■ **Extrait de page**:
+ + + + + + +

Mars 1814 : renforcement de la coalition, défections françaises et capitulation de Paris

– DU 1ER AU 9 MARS : LE TRAITÉ DE CHAUMONT
Au début du mois de février 1814, Napoléon avait envoyé Caulaincourt à Châtillon pour négocier une éventuelle paix, sur la base du traité de Francfort, avec les coalisés. Mais ces derniers avaient un autre agenda en tête. Les allies étaient sans doute perturbés par les victoires inattendues de l’empereur des Français durant cette première phase de la campagne de France. En proie à une certaine dissension interne (Blücher et Schwarzenberg ne se coordonnaient pas bien), qui plus est, les coalisés se réunirent à Chaumont à la fin du mois et sur le projet, proposé par le ministre britannique Castlereagh, d’une nouvelle alliance fut signée contre Napoléon. Ce traité, signé le 9 mais daté du 1er mars, prévoyait que chaque partie prenante – Prusse, Russie, Autriche et Grande-Bretagne – s’engageait à poursuivre son effort de guerre, à ne signer aucune paix séparée et, en cas de nouvelle attaque de la France dans les vingt années suivantes, à réactiver la coalition automatiquement.

– DU 7 AU 13 MARS : CRAONNE, LAON ET SOISSONS
Talonné par Napoléon, Blücher s’arrêta à Oulchy-le-Château, espérant y livrer bataille après avoir reçu le renfort de Bülow et Wintzingerode. Il dut renoncer à son projet et reprit sa retraite car ces derniers, malgré les ordres de rejoindre l’armée de Silésie, avaient mis le siège devant Soissons. À la surprise générale, la ville capitula le 5 mars et laissa le champ libre aux alliés pour traverser l’Aisne. Napoléon, furieux de la perte de Soissons, continua néanmoins les opérations et força, toujours le 5 mars, le pont de Berry-au-Bac. Blücher, après avoir réorganisé et reposé son armée, put reprendre l’offensive. La confrontation eut lieu le 7 mars à Craonne. Ce fut finalement à la nuit et au prix de lourdes pertes de chaque côté que les alliées laissèrent Napoléon maître du champ de bataille.  Le 9 mars, devant Laon, face à une position inexpugnable, Napoléon fut mis en échec et fut forcé de rétrograder sur Soissons où il réorganisa son armée en fonction des pertes subies, notamment par Marmont lors du coup de main d’Athies. Ces revers démoralisèrent une partie de l’armée et occasionnèrent une nouvelle vague de défections dans les rangs.

– DU 12 AU 22 MARS : LA CHUTE DE DEUX GRANDES VILLES : LYON ET BORDEAUX
La bataille d’Orthez du 27 février avait mis à mal les positions de Soult : talonné par les troupes de Wellington, il ne cessait de rentrer dans les terres, à l’est. Wellington en profita pour ordonner au général Beresford de se diriger vers le port stratégique de Bordeaux. Le général britannique entra le 12 mars dans la ville à peine protégée et par ailleurs déjà acquise au retour des Bourbon : Beresford y fut en effet accueilli par la population comme son libérateur.

+ + + + + + +

■ **Lignes de données**:
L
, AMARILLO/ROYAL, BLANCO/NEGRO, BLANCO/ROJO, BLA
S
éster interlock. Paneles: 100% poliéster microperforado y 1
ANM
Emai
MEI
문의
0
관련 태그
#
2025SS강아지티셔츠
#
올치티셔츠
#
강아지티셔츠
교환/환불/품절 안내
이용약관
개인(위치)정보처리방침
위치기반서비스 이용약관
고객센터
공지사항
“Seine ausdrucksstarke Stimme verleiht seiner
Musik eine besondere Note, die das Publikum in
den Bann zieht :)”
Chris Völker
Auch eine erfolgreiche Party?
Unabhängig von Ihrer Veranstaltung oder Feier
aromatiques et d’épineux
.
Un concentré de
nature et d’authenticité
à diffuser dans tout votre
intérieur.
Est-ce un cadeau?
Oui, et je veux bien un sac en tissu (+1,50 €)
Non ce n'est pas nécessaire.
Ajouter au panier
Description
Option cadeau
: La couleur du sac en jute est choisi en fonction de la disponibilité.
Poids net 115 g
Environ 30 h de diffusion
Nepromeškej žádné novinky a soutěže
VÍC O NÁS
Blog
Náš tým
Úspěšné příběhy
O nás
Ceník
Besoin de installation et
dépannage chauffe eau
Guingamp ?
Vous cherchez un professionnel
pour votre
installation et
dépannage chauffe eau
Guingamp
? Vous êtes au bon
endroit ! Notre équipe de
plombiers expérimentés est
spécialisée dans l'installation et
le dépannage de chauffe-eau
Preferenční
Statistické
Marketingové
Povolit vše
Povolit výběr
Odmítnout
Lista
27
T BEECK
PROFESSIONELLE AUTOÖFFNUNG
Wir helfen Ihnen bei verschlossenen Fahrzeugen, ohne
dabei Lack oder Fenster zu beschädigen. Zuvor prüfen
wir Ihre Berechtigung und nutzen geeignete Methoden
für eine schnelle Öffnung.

+ + + + + + +

■ **Consigne A**:
D'après l'extrait sur mars 1814, qui a proposé le projet de nouvelle alliance signé à Chaumont ?
■ **Consigne B**:
Écrivez la suite de l'extrait sur mars 1814, à partir de sa dernière phrase.

■ **Réponse A**:
Le ministre britannique Castlereagh.

■ **Réponse B**:
Sur un autre front, Augereau tentait depuis janvier de contrer les manoeuvres des troupes autrichiennes dans l’Ain et la vallée du Rhône. Le 18 mars, il subit une première défaite cinglante à Saint-Georges-de-Reneins, à une quarantaine de kilomètres au nord de Lyon. Le 20 mars 1814, la bataille de Limonest, aux portes de Lyon, acheva tout espoir pour le maréchal : les 24 000 Français sous ses ordres devaient affronter 56 000 Autrichiens. Submergés par le nombre, les hommes d’Augereau ne pouvaient que reculer. Dès le 22 mars, les Autrichiens entraient dans Lyon.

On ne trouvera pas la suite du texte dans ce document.